Example: Building version 17.06.7 (latest at the time of writing) of SLURM

slurm::build { '17.02.7':
  ensure => 'present',
  srcdir => '/usr/local/src',
  dir    => '/root/rpmbuild',
  with   => [ 'lua', 'mysql', 'openssl' ]

Definition slurm::install::packages

This definition takes care of installing the Slurm packages, typically built from slurm::build, for a given version passed as resource name.

Example: installing slurmd packages in version 17.02.7:

slurm::install::packages { '17.02.7':
   ensure => 'present',
   pkgdir => "/root/rpmbuild/RPMs/${::architecture}",
   slurmd => true

Librarian-Puppet / R10K Setup

You can of course configure the slurm module in your Puppetfile to make it available with Librarian puppet or r10k by adding the following entry:

 # Modules from the Puppet Forge
 mod "ULHPC/slurm"

or, if you prefer to work on the git version:

 mod "ULHPC/slurm",
     :git => 'https://github.com/ULHPC/puppet-slurm',
     :ref => 'production'

Issues / Feature request

You can submit bug / issues / feature request using the slurm Puppet Module Tracker.
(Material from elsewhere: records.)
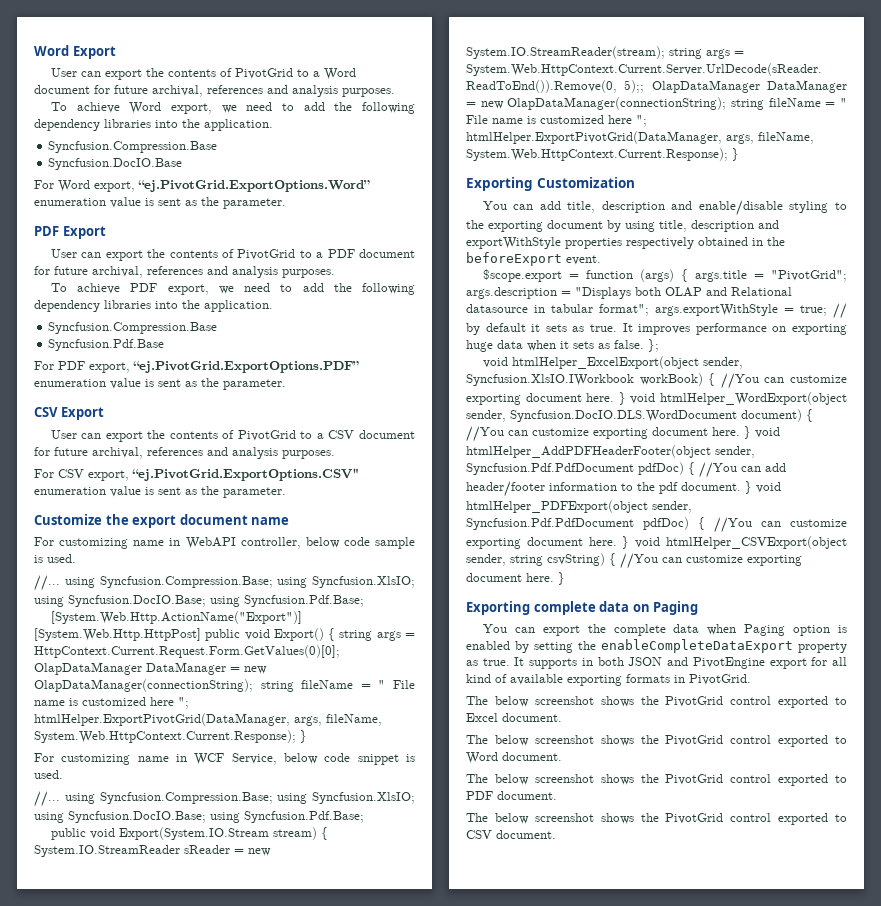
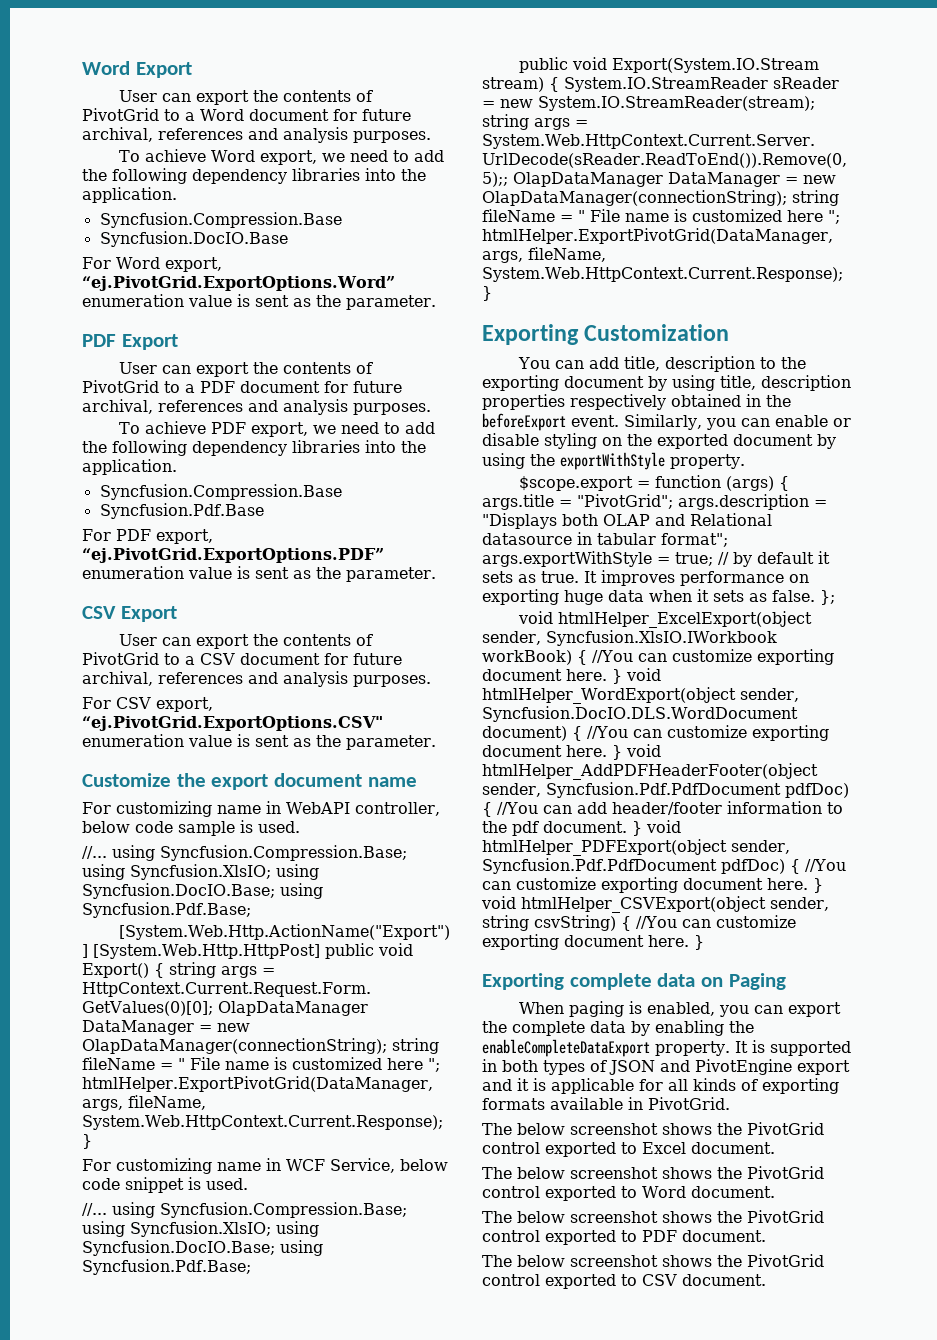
[671,200,829,216] and enable/disable styling -> (756, 364) none
[758,220,779,229] [466,237,561,249] and exportWithStyle -> (851, 383) none
(601, 260) none -> [624,414,851,430] [482,433,836,449] [482,452,745,470] Similarly, you can enable or disable styling on the exported document by using the exportWithStyle property.
[482,624,507,633] You -> [519,1001,750,1017] When paging is enabled, you
[707,624,847,636] [466,639,847,653] [466,657,847,669] [466,674,563,685] when Paging option is enabled by setting the enableCompleteDataExport property as true. It supports in both JSON and PivotEngine export for all kind of available -> [631,1020,754,1036] [482,1039,851,1057] [482,1059,850,1075] [482,1078,758,1094] by enabling the enableCompleteDataExport property. It is supported in both types of JSON and PivotEngine export and it is applicable for all kinds of
(670, 678) none -> [550,1097,623,1110] available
Developments / Contributing to the code

If you want to contribute to the code, you shall be aware of the way this module is organized. These elements are detailed on docs/contributing.md.

You are more than welcome to contribute to its development by sending a pull request.

Puppet modules tests within a Vagrant box

The best way to test this module in a non-intrusive way is to rely on Vagrant. The Vagrantfile at the root of the repository pilot the provisioning various vagrant boxes available on Vagrant cloud you can use to test this module.

See docs/vagrant.md for more details.

Online Documentation

Read the Docs aka RTFD hosts documentation for the open source community and the slurm puppet module has its documentation (see the docs/ directly) hosted on readthedocs.

See docs/rtfd.md for more details.


This project and the sources proposed within this repository are released under the terms of the Apache-2.0 licence.